■ **Task to complete**
Return, in their exact form, the lines that lie between the start of the data below and the line containing "Table 1. Top", with both ends included.

■ **Given records**
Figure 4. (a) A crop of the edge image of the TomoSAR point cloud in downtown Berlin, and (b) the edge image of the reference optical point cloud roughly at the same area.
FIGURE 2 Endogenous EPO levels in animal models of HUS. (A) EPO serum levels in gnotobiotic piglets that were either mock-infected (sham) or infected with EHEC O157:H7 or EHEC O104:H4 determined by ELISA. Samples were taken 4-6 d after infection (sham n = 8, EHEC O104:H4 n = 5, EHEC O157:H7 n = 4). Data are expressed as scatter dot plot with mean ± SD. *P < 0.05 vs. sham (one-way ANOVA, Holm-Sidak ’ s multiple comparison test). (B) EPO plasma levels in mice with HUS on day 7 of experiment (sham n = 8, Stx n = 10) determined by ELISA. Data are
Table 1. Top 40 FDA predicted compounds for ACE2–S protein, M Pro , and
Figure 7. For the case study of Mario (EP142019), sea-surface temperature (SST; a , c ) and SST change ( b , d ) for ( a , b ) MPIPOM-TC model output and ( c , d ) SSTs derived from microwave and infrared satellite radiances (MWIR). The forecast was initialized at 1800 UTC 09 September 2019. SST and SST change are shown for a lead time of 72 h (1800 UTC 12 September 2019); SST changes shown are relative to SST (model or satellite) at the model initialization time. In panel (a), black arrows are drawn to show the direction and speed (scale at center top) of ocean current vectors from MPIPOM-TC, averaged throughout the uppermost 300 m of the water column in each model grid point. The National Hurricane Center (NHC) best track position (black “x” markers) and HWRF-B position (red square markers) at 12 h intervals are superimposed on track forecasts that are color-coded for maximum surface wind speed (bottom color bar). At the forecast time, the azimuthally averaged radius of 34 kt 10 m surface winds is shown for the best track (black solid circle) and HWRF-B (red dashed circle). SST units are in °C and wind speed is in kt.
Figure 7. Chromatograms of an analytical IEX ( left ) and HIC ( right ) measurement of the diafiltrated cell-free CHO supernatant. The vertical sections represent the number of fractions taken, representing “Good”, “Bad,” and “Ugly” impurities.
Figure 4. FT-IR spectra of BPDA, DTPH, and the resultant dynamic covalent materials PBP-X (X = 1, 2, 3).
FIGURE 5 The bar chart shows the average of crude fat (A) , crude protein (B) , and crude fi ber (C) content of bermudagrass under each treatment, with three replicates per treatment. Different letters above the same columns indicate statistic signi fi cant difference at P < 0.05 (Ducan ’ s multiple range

■ **Result for this exercise**
Figure 4. (a) A crop of the edge image of the TomoSAR point cloud in downtown Berlin, and (b) the edge image of the reference optical point cloud roughly at the same area.
FIGURE 2 Endogenous EPO levels in animal models of HUS. (A) EPO serum levels in gnotobiotic piglets that were either mock-infected (sham) or infected with EHEC O157:H7 or EHEC O104:H4 determined by ELISA. Samples were taken 4-6 d after infection (sham n = 8, EHEC O104:H4 n = 5, EHEC O157:H7 n = 4). Data are expressed as scatter dot plot with mean ± SD. *P < 0.05 vs. sham (one-way ANOVA, Holm-Sidak ’ s multiple comparison test). (B) EPO plasma levels in mice with HUS on day 7 of experiment (sham n = 8, Stx n = 10) determined by ELISA. Data are
Table 1. Top 40 FDA predicted compounds for ACE2–S protein, M Pro , and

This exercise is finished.